This past summer I had the privilege of being awarded a scholarship to attend a seven-day teacher institute with the Colonial Williamsburg Foundation. As a fifth grade teacher, I can say that this summer professional development truly transformed my Social Studies instruction this year.
For twenty years the Colonial Williamsburg Foundation has been working with their network of donors to be able to provide teachers with an all expense paid scholarship to attend their summer seminars. These seminars are not like any professional development I have ever done. We were immersed in 17th and 18th-century life through hands-on explorations such as:
- Experiencing the hard work of farming by working on the real working farms at Colonial Williamsburg
- Participating in the process of being a brick maker, including the difficult physical work of stomping to mix the brick raw materials
- Learning from several Native American tribes regarding the key tools and ways of life of some of the several hundred tribes that were in the Virginia Colony before Europeans came over and after
- Sitting on the three replica ships that came to settle the Jamestown colony and considering the sacrifices of those that traveled on those boats
- Participating and learning from six character interpreters who shared about their daily life, including George Washington’s perspective on this idea about revolting
- Considering on a daily basis the perspective of an assigned person and how Colonial life was experienced through their eyes
- Arguing for or against declaring independence in the replica legislative house where those such as Patrick Henry engaged in the same conversation years ago
- Getting to see and hold primary source documents such as original Virginia Gazette’s or casually walking by a copy of the Declaration of Independence at the John D. Rockefeller Library collections
The daily learning and collaboration with my fellow elementary colleagues transformed the way I teach and the multiple perspectives I bring in not only to my Social Studies instruction but also by connecting that to other content standards.

════

- Task instructions -
According to the account of the Colonial Williamsburg teacher institute, how many days did the institute last?

- Raw data -
════

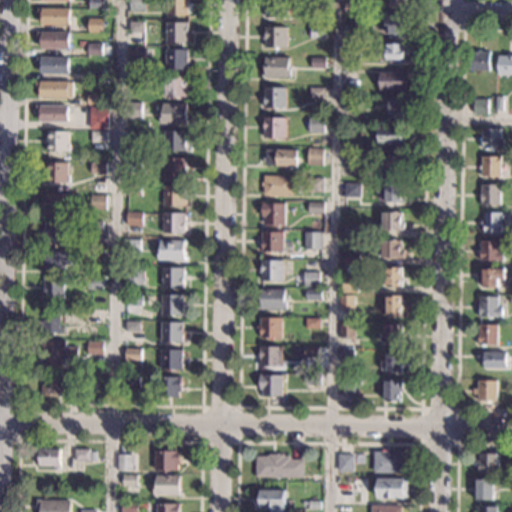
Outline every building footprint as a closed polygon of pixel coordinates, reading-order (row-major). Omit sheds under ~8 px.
[(103,0),(103,8),(88,7),(88,0),(103,0)] [(144,0),(144,13),(140,13),(140,11),(130,10),(130,0),(144,0)] [(188,0),(188,3),(192,4),(192,14),(188,14),(188,17),(168,16),(168,0),(188,0)] [(287,0),(287,17),(266,16),(266,0),(287,0)] [(408,8),(408,0),(390,0),(390,7),(408,8)] [(360,13),(345,12),(345,3),(348,3),(360,3),(360,13)] [(69,26),(40,25),(40,17),(37,17),(37,9),(69,9),(69,26)] [(398,15),(404,15),(403,34),(389,34),(389,26),(385,26),(385,20),(388,20),(388,16),(392,16),(392,13),(398,13),(398,15)] [(102,32),(88,32),(89,19),(102,19),(102,32)] [(143,32),(129,32),(130,22),(143,22),(143,32)] [(188,30),(189,30),(189,36),(188,36),(188,42),(167,42),(167,23),(189,23),(188,30)] [(359,25),(359,41),(344,40),(344,25),(359,25)] [(285,48),(264,48),(265,27),(285,28),(286,28),(285,48)] [(325,38),(309,38),(310,28),(326,28),(325,38)] [(68,48),(39,48),(39,39),(37,39),(37,33),(69,33),(68,48)] [(405,50),(408,50),(408,57),(404,57),(404,60),(399,60),(399,65),(392,65),(392,59),(386,59),(386,56),(374,56),(374,44),(385,45),(385,43),(405,44),(405,50)] [(101,56),(87,56),(88,44),(101,45),(101,56)] [(360,61),(345,60),(345,44),(361,44),(360,61)] [(144,60),(129,60),(130,48),(144,48),(144,60)] [(188,57),(190,57),(190,63),(188,62),(187,70),(166,70),(166,50),(188,50),(188,57)] [(488,71),(470,70),(471,51),(489,51),(488,71)] [(511,74),(498,74),(499,56),(511,56),(511,74)] [(326,57),(326,68),(312,68),(312,57),(326,57)] [(68,74),(39,74),(39,66),(35,66),(36,58),(68,59),(68,74)] [(289,58),(289,66),(291,66),(291,78),(260,77),(260,62),(264,62),(264,58),(289,58)] [(101,82),(88,81),(88,71),(101,71),(101,82)] [(407,81),(405,81),(405,90),(380,90),(380,73),(407,74),(407,81)] [(143,87),(128,87),(128,76),(144,76),(143,87)] [(187,97),(165,96),(165,77),(187,77),(187,97)] [(72,98),(38,98),(38,91),(35,90),(36,82),(73,83),(72,98)] [(285,111),(280,110),(280,108),(263,108),(264,88),(286,88),(285,111)] [(324,89),(324,99),(310,98),(310,88),(324,89)] [(101,106),(88,106),(88,95),(101,95),(101,106)] [(503,111),(495,111),(495,96),(503,96),(503,111)] [(487,114),(473,114),(473,98),(487,99),(487,114)] [(358,112),(343,112),(344,99),(359,100),(358,112)] [(407,112),(404,112),(404,119),(388,119),(388,100),(408,100),(407,112)] [(141,119),(125,119),(126,104),(141,104),(141,119)] [(186,125),(159,124),(159,111),(162,111),(163,105),(186,105),(186,125)] [(67,122),(38,121),(39,115),(35,114),(35,106),(68,106),(67,122)] [(107,130),(90,130),(90,114),(107,114),(107,130)] [(284,138),(263,137),(264,118),(273,119),(285,119),(284,138)] [(324,133),(309,133),(309,118),(324,118),(324,133)] [(402,129),(405,129),(405,136),(402,136),(401,144),(377,144),(378,127),(402,128),(402,129)] [(500,139),(503,139),(503,148),(482,148),(482,142),(479,142),(479,138),(482,138),(482,129),(500,129),(500,139)] [(142,142),(128,142),(129,131),(142,131),(142,142)] [(186,134),(189,135),(189,150),(186,150),(186,152),(164,151),(165,131),(186,132),(186,134)] [(67,145),(70,145),(69,151),(45,150),(45,132),(67,132),(67,145)] [(106,143),(91,142),(92,132),(107,133),(106,143)] [(360,143),(360,153),(344,153),(345,142),(360,143)] [(323,149),(321,166),(306,164),(308,148),(323,149)] [(297,151),(296,167),(266,165),(267,149),(297,151)] [(360,167),(345,166),(345,156),(360,156),(360,167)] [(405,164),(408,165),(408,170),(405,169),(405,172),(386,172),(386,156),(405,157),(405,164)] [(500,177),(481,177),(482,169),(479,169),(480,165),(482,165),(482,157),(500,157),(500,177)] [(141,173),(127,172),(128,158),(141,158),(141,173)] [(185,167),(188,167),(188,171),(185,171),(185,179),(164,178),(164,159),(186,160),(185,167)] [(66,176),(68,176),(68,182),(45,182),(46,163),(66,164),(66,176)] [(106,174),(90,174),(91,163),(106,163),(106,174)] [(293,196),(263,195),(264,176),(293,177),(293,196)] [(324,193),(307,192),(307,178),(324,179),(324,193)] [(360,199),(346,199),(346,183),(360,183),(360,199)] [(400,197),(404,198),(404,204),(384,204),(385,193),(376,193),(376,185),(400,185),(400,197)] [(499,206),(481,205),(481,198),(478,198),(479,194),(481,194),(481,185),(500,186),(499,206)] [(127,186),(141,186),(141,197),(127,196),(127,186)] [(185,195),(188,195),(188,199),(185,199),(185,206),(164,205),(164,186),(185,187),(185,195)] [(65,214),(45,214),(46,194),(58,194),(66,194),(65,214)] [(107,196),(106,210),(90,210),(90,196),(107,196)] [(284,225),(265,224),(265,217),(261,217),(262,203),(284,204),(284,225)] [(324,203),(323,213),(309,213),(309,203),(324,203)] [(184,217),(188,217),(188,220),(184,220),(184,222),(188,222),(188,225),(184,225),(184,228),(188,228),(188,231),(185,231),(185,233),(163,233),(164,212),(184,213),(184,217)] [(141,226),(127,226),(127,213),(142,213),(141,226)] [(501,234),(484,234),(484,228),(480,228),(480,221),(484,221),(484,213),(501,214),(501,234)] [(402,224),(405,224),(405,231),(382,231),(383,214),(403,215),(402,224)] [(102,223),(102,233),(88,232),(88,222),(102,223)] [(64,244),(53,243),(52,242),(45,242),(45,235),(42,233),(43,229),(45,228),(45,223),(64,223),(64,244)] [(360,239),(345,238),(345,226),(360,227),(360,239)] [(283,252),(261,252),(262,244),(260,244),(260,240),(262,240),(262,232),(283,233),(283,252)] [(321,250),(305,250),(305,233),(320,233),(321,233),(321,250)] [(139,251),(124,251),(124,240),(140,240),(139,251)] [(187,243),(187,246),(185,248),(184,252),(187,253),(187,256),(186,257),(187,258),(187,262),(156,261),(156,249),(160,249),(160,240),(185,241),(187,243)] [(401,252),(404,252),(404,259),(381,258),(381,240),(401,241),(401,252)] [(498,252),(504,252),(503,263),(480,262),(480,255),(478,254),(478,249),(480,249),(480,242),(498,242),(498,252)] [(358,266),(345,266),(345,255),(353,255),(353,248),(359,248),(358,266)] [(103,263),(87,263),(88,250),(104,251),(103,263)] [(71,265),(64,265),(64,271),(54,271),(53,270),(45,270),(44,268),(43,268),(43,258),(45,257),(45,251),(72,251),(71,265)] [(282,281),(261,280),(262,273),(259,273),(259,269),(262,269),(262,261),(283,261),(282,281)] [(143,285),(124,285),(124,268),(143,268),(143,285)] [(402,277),(404,280),(404,282),(402,284),(402,287),(384,286),(384,268),(402,268),(402,277)] [(504,269),(504,280),(497,279),(497,289),(481,288),(482,268),(504,269)] [(183,288),(162,288),(162,269),(184,269),(183,288)] [(319,288),(304,288),(304,273),(320,273),(319,288)] [(63,300),(55,299),(55,297),(43,297),(44,279),(63,279),(63,300)] [(102,290),(86,290),(87,280),(102,280),(102,290)] [(358,285),(358,293),(344,293),(345,285),(358,285)] [(284,298),(286,298),(286,310),(258,309),(258,306),(260,306),(261,290),(284,290),(284,298)] [(321,301),(306,301),(306,291),(321,291),(321,301)] [(140,307),(125,306),(125,295),(141,295),(140,307)] [(183,305),(185,305),(185,309),(182,309),(182,315),(162,315),(162,296),(183,296),(183,305)] [(401,299),(403,301),(403,303),(401,305),(401,316),(386,315),(386,310),(383,310),(384,303),(386,303),(386,296),(402,296),(401,299)] [(354,311),(340,310),(340,297),(354,297),(354,311)] [(498,308),(502,308),(502,318),(478,317),(478,298),(498,298),(498,308)] [(61,312),(66,313),(66,325),(60,325),(60,334),(43,334),(44,310),(60,310),(61,312)] [(320,330),(305,329),(306,317),(320,318),(320,330)] [(280,337),(259,337),(260,331),(256,331),(256,326),(260,326),(260,318),(281,319),(280,337)] [(139,333),(125,332),(125,322),(139,322),(139,333)] [(182,326),(185,326),(185,330),(182,329),(182,332),(185,332),(185,335),(181,335),(181,337),(184,337),(184,341),(182,340),(182,343),(162,343),(162,323),(182,323),(182,326)] [(354,339),(339,338),(340,324),(352,324),(354,324),(354,339)] [(400,326),(402,327),(402,332),(400,333),(400,343),(385,343),(384,341),(380,341),(380,334),(383,333),(383,324),(400,324),(400,326)] [(496,345),(478,345),(478,338),(476,338),(476,334),(478,335),(478,326),(497,326),(496,345)] [(65,348),(78,348),(78,360),(65,360),(65,365),(40,364),(40,354),(42,354),(43,342),(65,343),(65,348)] [(103,354),(88,353),(88,342),(103,342),(103,354)] [(318,348),(318,370),(311,370),(311,372),(303,372),(304,364),(302,364),(303,347),(318,348)] [(280,367),(259,367),(260,348),(280,348),(280,367)] [(139,361),(125,361),(125,349),(140,349),(139,361)] [(182,353),(185,354),(184,357),(182,357),(182,359),(185,359),(185,361),(183,361),(183,364),(185,364),(185,369),(182,368),(182,370),(161,370),(162,350),(182,351),(182,353)] [(354,362),(339,362),(340,352),(354,352),(354,362)] [(402,363),(405,363),(405,368),(401,368),(401,372),(387,372),(387,371),(381,370),(381,361),(386,361),(386,352),(402,353),(402,363)] [(506,369),(483,368),(483,361),(477,361),(478,352),(506,353),(506,369)] [(58,381),(76,382),(76,397),(42,396),(43,374),(59,374),(58,381)] [(281,396),(262,396),(262,390),(259,390),(260,375),(281,376),(281,396)] [(320,375),(320,390),(305,390),(305,375),(320,375)] [(181,392),(179,392),(178,398),(158,398),(159,377),(182,378),(181,392)] [(138,388),(125,387),(125,378),(138,378),(138,388)] [(354,398),(348,397),(348,394),(338,394),(338,380),(354,380),(354,398)] [(403,393),(401,393),(400,402),(385,401),(385,380),(403,380),(403,393)] [(496,401),(477,400),(477,395),(475,394),(475,390),(477,390),(478,381),(497,381),(496,401)] [(59,470),(53,470),(53,466),(38,466),(39,450),(59,450),(59,470)] [(90,452),(96,452),(96,461),(89,462),(89,463),(75,463),(75,450),(89,450),(90,452)] [(179,451),(179,459),(183,459),(183,465),(178,464),(178,472),(154,471),(155,450),(179,451)] [(387,452),(407,452),(406,461),(404,461),(403,474),(373,473),(374,452),(381,452),(381,450),(387,450),(387,452)] [(497,455),(496,466),(499,466),(499,475),(478,474),(478,466),(473,466),(473,461),(478,461),(478,453),(488,454),(490,453),(496,453),(497,455)] [(132,472),(115,471),(116,454),(118,454),(132,455),(132,472)] [(282,456),(291,457),(291,460),(303,460),(303,479),(255,478),(255,456),(268,456),(268,454),(282,454),(282,456)] [(353,472),(337,472),(337,455),(341,455),(354,456),(353,472)] [(137,493),(125,492),(126,486),(121,486),(121,475),(137,475),(137,493)] [(179,491),(182,491),(182,498),(152,497),(153,486),(155,486),(155,475),(179,475),(179,491)] [(404,481),(409,481),(409,497),(404,497),(404,499),(376,499),(377,478),(404,479),(404,481)] [(492,500),(474,499),(475,479),(492,480),(492,500)] [(283,510),(258,509),(258,508),(253,508),(253,497),(259,497),(259,490),(284,491),(283,510)] [(69,511),(38,511),(38,501),(70,501),(69,511)] [(320,510),(307,510),(307,505),(302,505),(302,501),(320,502),(320,510)] [(138,511),(138,503),(121,503),(121,511),(138,511)] [(179,511),(156,511),(156,503),(179,504),(179,511)]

════

- Answer to this problem -
Seven days.